Directions for this task: In the entries below, find the line containing "[27,362,41,374] 2. -> [75,604,87,613] 4.", then copy it and every later line exactly, ending with the last line.

[Before and after images]
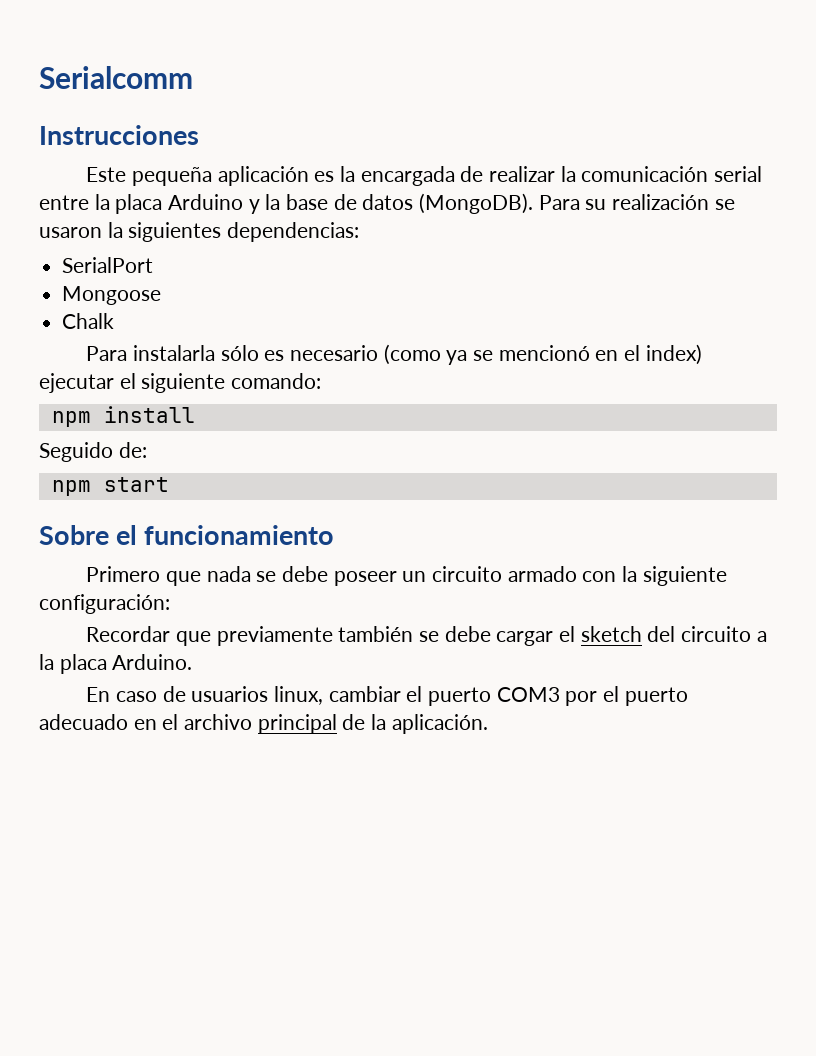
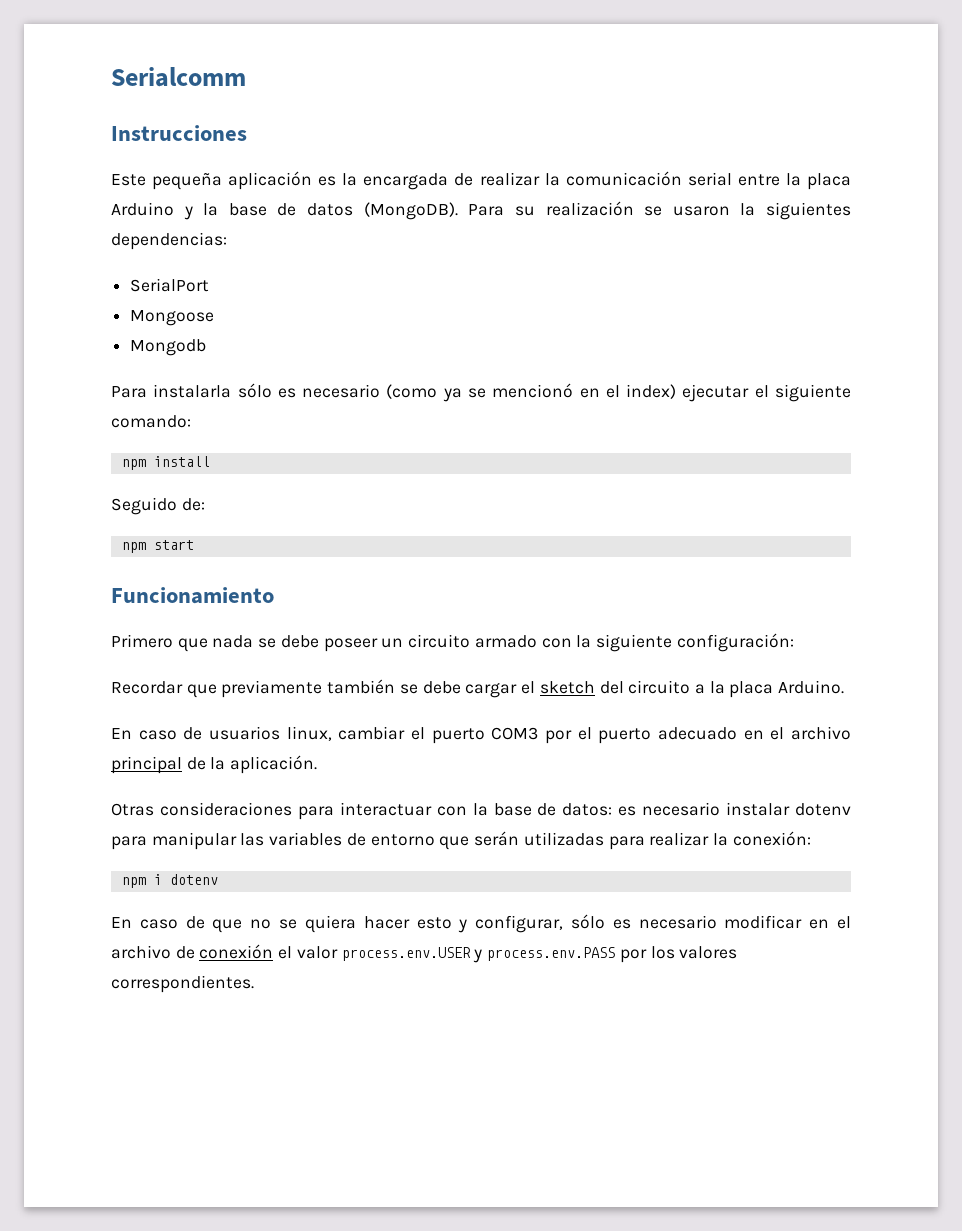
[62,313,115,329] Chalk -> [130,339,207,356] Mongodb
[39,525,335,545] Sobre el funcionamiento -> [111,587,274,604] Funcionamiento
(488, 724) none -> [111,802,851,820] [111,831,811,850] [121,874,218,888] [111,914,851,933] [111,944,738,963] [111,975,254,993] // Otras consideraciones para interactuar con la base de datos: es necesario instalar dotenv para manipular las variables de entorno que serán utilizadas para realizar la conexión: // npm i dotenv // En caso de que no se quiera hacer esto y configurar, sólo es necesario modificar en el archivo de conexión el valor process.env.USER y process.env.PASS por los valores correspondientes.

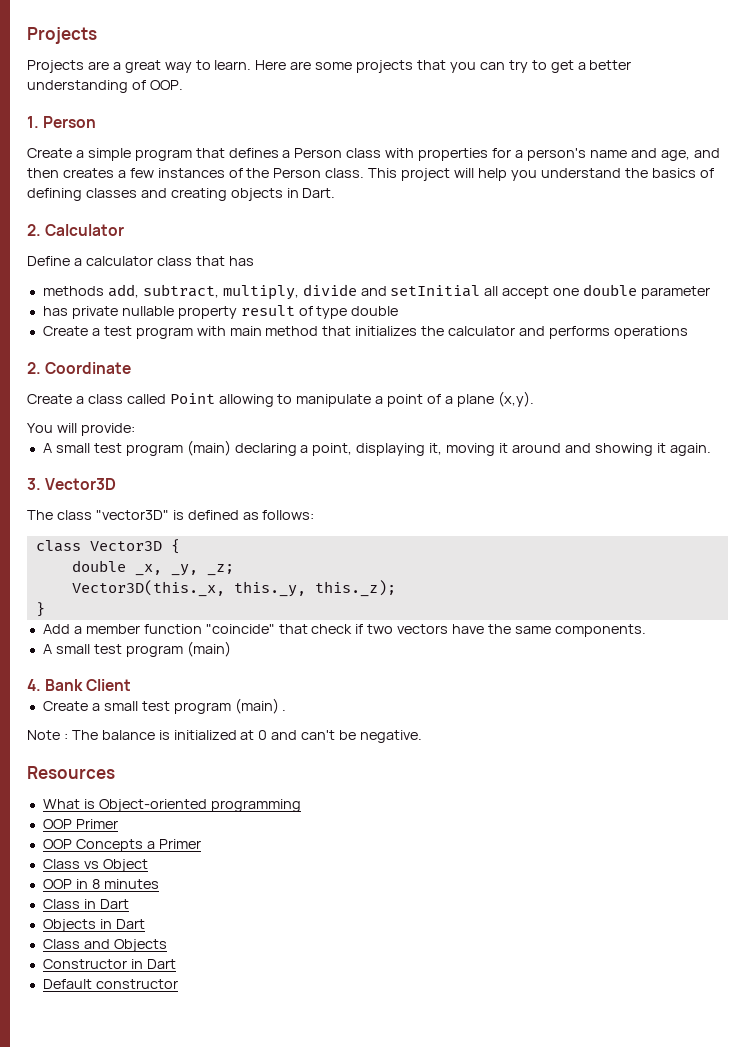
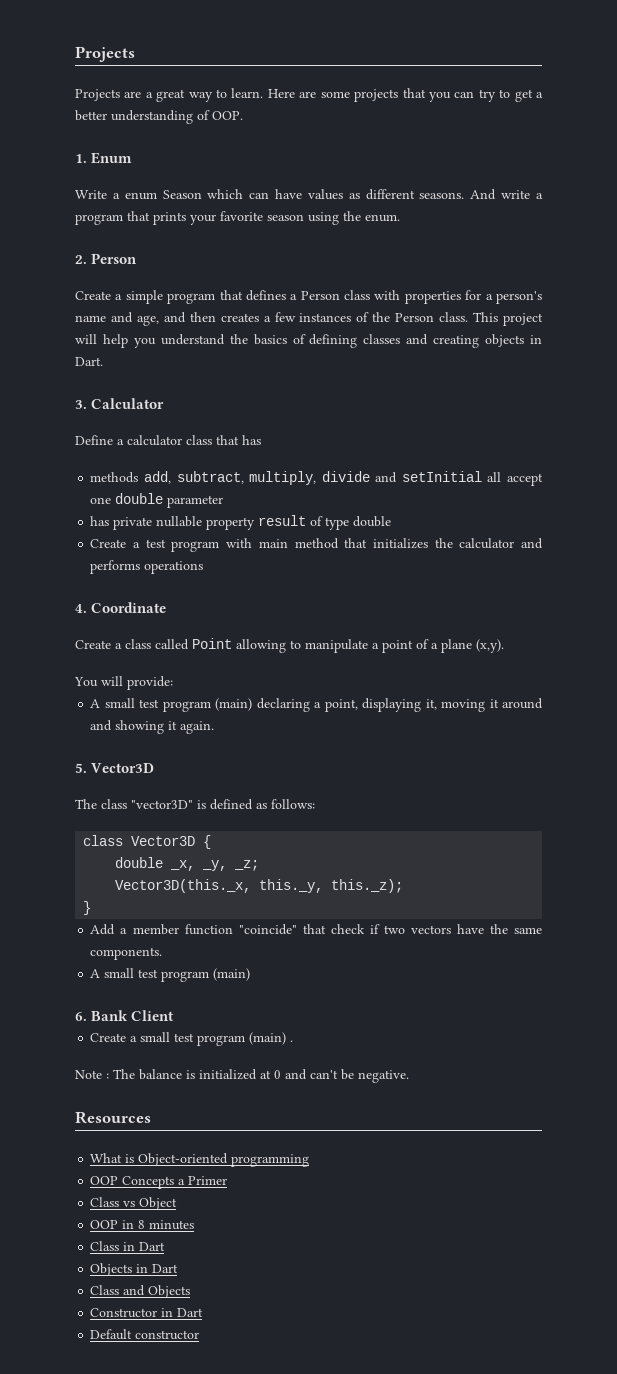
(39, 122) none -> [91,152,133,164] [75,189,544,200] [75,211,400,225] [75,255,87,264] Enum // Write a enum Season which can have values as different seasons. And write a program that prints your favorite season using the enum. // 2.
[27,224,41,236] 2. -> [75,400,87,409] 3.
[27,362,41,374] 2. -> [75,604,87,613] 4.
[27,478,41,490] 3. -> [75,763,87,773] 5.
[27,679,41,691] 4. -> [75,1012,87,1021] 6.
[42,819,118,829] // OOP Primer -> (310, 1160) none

Final answer:
[27,362,41,374] 2. -> [75,604,87,613] 4.
[27,478,41,490] 3. -> [75,763,87,773] 5.
[27,679,41,691] 4. -> [75,1012,87,1021] 6.
[42,819,118,829] // OOP Primer -> (310, 1160) none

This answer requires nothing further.